# Task to complete
Below are records; reproduce exactly the lines from the one that has "### Frontend" through the one that has "### [DeFi Insurance", ends included, and nothing more.
[[ Provided material, beginning ]]
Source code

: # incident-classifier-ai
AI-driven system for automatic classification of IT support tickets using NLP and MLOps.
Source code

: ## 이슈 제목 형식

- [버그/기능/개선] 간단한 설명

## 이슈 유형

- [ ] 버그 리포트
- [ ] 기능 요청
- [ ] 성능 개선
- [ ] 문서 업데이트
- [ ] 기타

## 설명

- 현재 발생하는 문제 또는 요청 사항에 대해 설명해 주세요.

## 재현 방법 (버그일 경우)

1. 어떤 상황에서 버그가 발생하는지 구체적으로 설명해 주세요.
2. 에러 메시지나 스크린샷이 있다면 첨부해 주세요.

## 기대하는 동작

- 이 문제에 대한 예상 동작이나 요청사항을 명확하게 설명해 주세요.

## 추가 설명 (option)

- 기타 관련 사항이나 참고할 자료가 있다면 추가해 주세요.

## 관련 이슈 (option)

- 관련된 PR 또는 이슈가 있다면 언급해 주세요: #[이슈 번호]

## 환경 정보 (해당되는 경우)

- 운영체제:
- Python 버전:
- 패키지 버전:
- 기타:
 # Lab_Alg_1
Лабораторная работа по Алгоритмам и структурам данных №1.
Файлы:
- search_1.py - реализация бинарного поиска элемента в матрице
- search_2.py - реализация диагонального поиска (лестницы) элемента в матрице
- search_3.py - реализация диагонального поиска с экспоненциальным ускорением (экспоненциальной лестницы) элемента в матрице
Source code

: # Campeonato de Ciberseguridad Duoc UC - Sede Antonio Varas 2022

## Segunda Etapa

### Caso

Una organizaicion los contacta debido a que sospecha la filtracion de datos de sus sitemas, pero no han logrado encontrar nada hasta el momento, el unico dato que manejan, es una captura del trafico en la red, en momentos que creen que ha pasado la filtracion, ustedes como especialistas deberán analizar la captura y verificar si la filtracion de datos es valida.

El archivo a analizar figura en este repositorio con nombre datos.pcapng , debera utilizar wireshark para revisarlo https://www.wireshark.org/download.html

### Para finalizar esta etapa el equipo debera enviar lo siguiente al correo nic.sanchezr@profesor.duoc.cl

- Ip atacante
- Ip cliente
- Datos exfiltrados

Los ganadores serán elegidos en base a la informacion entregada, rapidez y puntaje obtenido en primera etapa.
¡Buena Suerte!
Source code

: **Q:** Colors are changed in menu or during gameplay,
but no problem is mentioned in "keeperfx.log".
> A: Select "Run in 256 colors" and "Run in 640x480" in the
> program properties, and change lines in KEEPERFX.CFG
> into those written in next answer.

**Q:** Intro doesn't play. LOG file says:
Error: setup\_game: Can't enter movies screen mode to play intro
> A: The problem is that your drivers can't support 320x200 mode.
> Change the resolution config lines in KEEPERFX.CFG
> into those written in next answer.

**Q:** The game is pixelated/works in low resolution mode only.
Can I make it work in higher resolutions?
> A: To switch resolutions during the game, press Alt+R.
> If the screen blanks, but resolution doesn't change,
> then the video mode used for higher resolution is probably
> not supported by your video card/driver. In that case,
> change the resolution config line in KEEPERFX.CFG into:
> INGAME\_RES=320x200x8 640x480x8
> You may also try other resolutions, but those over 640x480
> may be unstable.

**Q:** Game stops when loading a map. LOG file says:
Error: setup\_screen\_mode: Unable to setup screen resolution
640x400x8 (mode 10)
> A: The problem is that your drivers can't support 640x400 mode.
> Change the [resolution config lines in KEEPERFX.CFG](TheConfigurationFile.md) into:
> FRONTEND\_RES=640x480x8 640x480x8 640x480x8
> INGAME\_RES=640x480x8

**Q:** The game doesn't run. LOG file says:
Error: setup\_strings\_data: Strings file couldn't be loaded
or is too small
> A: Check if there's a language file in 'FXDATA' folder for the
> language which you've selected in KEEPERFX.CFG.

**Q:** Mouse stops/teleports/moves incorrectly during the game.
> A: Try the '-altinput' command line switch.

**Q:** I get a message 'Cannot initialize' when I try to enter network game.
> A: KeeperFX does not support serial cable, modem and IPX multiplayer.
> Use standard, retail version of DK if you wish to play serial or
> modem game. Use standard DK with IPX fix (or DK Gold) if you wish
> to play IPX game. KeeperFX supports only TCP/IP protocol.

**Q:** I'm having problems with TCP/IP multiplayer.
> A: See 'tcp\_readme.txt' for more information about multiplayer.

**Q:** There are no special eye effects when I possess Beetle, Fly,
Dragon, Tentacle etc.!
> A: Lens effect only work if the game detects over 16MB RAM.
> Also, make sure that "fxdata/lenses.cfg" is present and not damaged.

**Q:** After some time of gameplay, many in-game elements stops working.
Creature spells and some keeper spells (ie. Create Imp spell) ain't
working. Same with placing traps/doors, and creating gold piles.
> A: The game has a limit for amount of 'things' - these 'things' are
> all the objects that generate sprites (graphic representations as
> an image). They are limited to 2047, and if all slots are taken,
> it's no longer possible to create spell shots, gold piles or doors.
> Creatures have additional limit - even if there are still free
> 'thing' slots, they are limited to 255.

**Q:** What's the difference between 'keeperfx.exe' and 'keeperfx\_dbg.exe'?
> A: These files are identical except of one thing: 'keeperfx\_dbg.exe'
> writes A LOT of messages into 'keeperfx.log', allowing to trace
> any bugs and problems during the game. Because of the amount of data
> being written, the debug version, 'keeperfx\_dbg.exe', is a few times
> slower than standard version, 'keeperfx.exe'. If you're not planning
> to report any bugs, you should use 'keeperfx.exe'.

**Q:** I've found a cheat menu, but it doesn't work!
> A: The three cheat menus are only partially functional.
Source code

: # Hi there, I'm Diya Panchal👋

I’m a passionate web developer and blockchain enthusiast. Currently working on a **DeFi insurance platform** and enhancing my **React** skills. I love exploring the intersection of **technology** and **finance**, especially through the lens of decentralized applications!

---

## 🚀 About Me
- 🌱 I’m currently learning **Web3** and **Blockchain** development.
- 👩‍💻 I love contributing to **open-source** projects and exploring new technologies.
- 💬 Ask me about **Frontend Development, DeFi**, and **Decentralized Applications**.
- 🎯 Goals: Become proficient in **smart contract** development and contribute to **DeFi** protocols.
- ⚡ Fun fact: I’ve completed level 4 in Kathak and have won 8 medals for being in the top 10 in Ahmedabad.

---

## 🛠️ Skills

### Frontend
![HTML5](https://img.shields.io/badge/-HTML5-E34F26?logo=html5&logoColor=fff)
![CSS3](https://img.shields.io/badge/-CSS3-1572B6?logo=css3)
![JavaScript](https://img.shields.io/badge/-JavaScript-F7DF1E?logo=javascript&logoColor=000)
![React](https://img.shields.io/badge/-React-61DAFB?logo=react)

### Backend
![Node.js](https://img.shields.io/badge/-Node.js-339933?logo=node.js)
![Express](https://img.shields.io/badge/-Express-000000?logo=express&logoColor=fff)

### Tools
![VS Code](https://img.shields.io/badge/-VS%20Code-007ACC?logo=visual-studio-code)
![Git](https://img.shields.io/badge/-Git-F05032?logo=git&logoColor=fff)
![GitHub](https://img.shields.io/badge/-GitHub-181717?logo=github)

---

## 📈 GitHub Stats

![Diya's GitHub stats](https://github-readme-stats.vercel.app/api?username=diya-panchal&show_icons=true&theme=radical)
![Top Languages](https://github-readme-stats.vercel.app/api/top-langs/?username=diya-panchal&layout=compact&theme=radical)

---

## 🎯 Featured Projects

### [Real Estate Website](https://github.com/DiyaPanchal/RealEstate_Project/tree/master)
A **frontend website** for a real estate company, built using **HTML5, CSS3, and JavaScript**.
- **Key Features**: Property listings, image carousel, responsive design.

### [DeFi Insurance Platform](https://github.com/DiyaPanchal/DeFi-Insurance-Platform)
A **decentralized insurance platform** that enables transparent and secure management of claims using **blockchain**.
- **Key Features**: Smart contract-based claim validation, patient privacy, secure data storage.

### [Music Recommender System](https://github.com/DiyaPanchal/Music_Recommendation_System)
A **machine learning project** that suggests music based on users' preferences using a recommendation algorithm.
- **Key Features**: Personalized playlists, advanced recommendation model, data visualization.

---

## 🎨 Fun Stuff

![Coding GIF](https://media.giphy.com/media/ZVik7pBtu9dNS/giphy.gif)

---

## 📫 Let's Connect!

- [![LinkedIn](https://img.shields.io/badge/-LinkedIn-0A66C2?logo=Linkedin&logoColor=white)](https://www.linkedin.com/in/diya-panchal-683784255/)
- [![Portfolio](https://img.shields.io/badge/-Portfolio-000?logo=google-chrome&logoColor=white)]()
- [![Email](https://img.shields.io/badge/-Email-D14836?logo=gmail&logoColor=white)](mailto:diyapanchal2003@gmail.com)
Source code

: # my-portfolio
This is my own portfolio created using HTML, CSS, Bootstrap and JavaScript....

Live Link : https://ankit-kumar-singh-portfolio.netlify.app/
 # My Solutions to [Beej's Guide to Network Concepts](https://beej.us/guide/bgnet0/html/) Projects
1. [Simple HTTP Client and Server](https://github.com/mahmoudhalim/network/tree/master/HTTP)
[[ Provided material, end ]]
# Answer space
### Frontend
![HTML5](https://img.shields.io/badge/-HTML5-E34F26?logo=html5&logoColor=fff)
![CSS3](https://img.shields.io/badge/-CSS3-1572B6?logo=css3)
![JavaScript](https://img.shields.io/badge/-JavaScript-F7DF1E?logo=javascript&logoColor=000)
![React](https://img.shields.io/badge/-React-61DAFB?logo=react)

### Backend
![Node.js](https://img.shields.io/badge/-Node.js-339933?logo=node.js)
![Express](https://img.shields.io/badge/-Express-000000?logo=express&logoColor=fff)

### Tools
![VS Code](https://img.shields.io/badge/-VS%20Code-007ACC?logo=visual-studio-code)
![Git](https://img.shields.io/badge/-Git-F05032?logo=git&logoColor=fff)
![GitHub](https://img.shields.io/badge/-GitHub-181717?logo=github)

---

## 📈 GitHub Stats

![Diya's GitHub stats](https://github-readme-stats.vercel.app/api?username=diya-panchal&show_icons=true&theme=radical)
![Top Languages](https://github-readme-stats.vercel.app/api/top-langs/?username=diya-panchal&layout=compact&theme=radical)

---

## 🎯 Featured Projects

### [Real Estate Website](https://github.com/DiyaPanchal/RealEstate_Project/tree/master)
A **frontend website** for a real estate company, built using **HTML5, CSS3, and JavaScript**.
- **Key Features**: Property listings, image carousel, responsive design.

### [DeFi Insurance Platform](https://github.com/DiyaPanchal/DeFi-Insurance-Platform)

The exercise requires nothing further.